Collected data =
·····

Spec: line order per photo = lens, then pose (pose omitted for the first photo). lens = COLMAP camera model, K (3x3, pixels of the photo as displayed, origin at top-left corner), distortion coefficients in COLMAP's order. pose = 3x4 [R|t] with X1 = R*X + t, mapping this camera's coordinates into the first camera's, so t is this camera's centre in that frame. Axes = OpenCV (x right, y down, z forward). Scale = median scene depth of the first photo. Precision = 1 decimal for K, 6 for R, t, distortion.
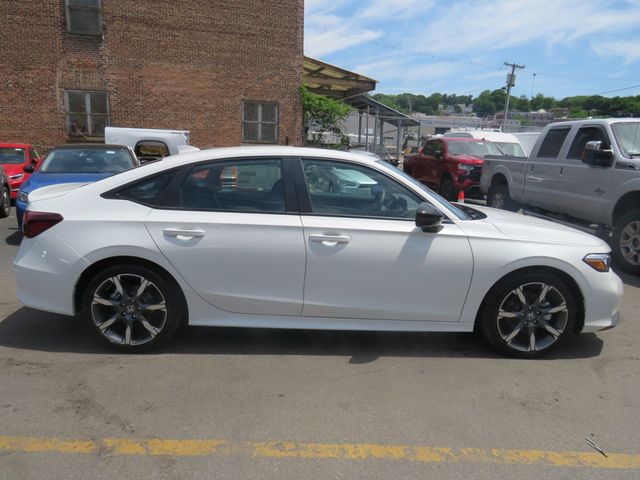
lens RADIAL K [[460.0, 0, 305.4], [0, 460.0, 241.0], [0, 0, 1]] dist [-0.051169, 0.033190]
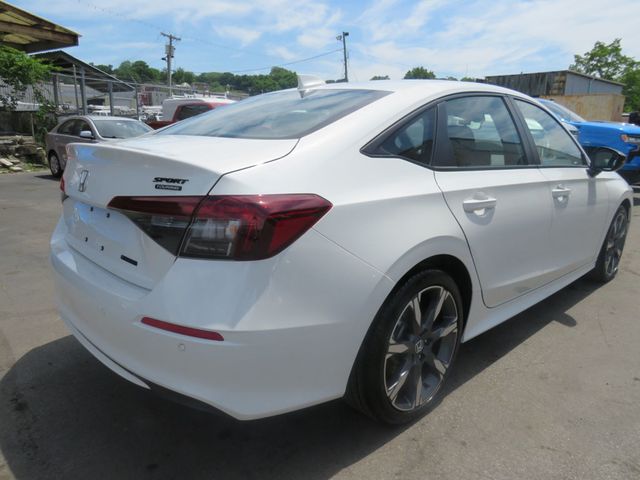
lens RADIAL K [[460.0, 0, 305.4], [0, 460.0, 241.0], [0, 0, 1]] dist [-0.051169, 0.033190]
pose [[0.747724, -0.163668, 0.643522, -0.164484], [0.126834, 0.986506, 0.103529, -0.012194], [-0.651783, 0.004209, 0.758394, 0.126162]]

·····

What you will do =
Set down the material word for word, and drop every picture from it.

Output below =
Spec: line order per photo = lens, then pose (pose omitted for the first photo). lens = COLMAP camera model, K (3x3, pixels of the photo as displayed, origin at top-left corner), distortion coefficients in COLMAP's order. pose = 3x4 [R|t] with X1 = R*X + t, mapping this camera's coordinates into the first camera's, so t is this camera's centre in that frame. Axes = OpenCV (x right, y down, z forward). Scale = median scene depth of the first photo. Precision = 1 decimal for K, 6 for R, t, distortion.
lens RADIAL K [[460.0, 0, 305.4], [0, 460.0, 241.0], [0, 0, 1]] dist [-0.051169, 0.033190]
lens RADIAL K [[460.0, 0, 305.4], [0, 460.0, 241.0], [0, 0, 1]] dist [-0.051169, 0.033190]
pose [[0.747724, -0.163668, 0.643522, -0.164484], [0.126834, 0.986506, 0.103529, -0.012194], [-0.651783, 0.004209, 0.758394, 0.126162]]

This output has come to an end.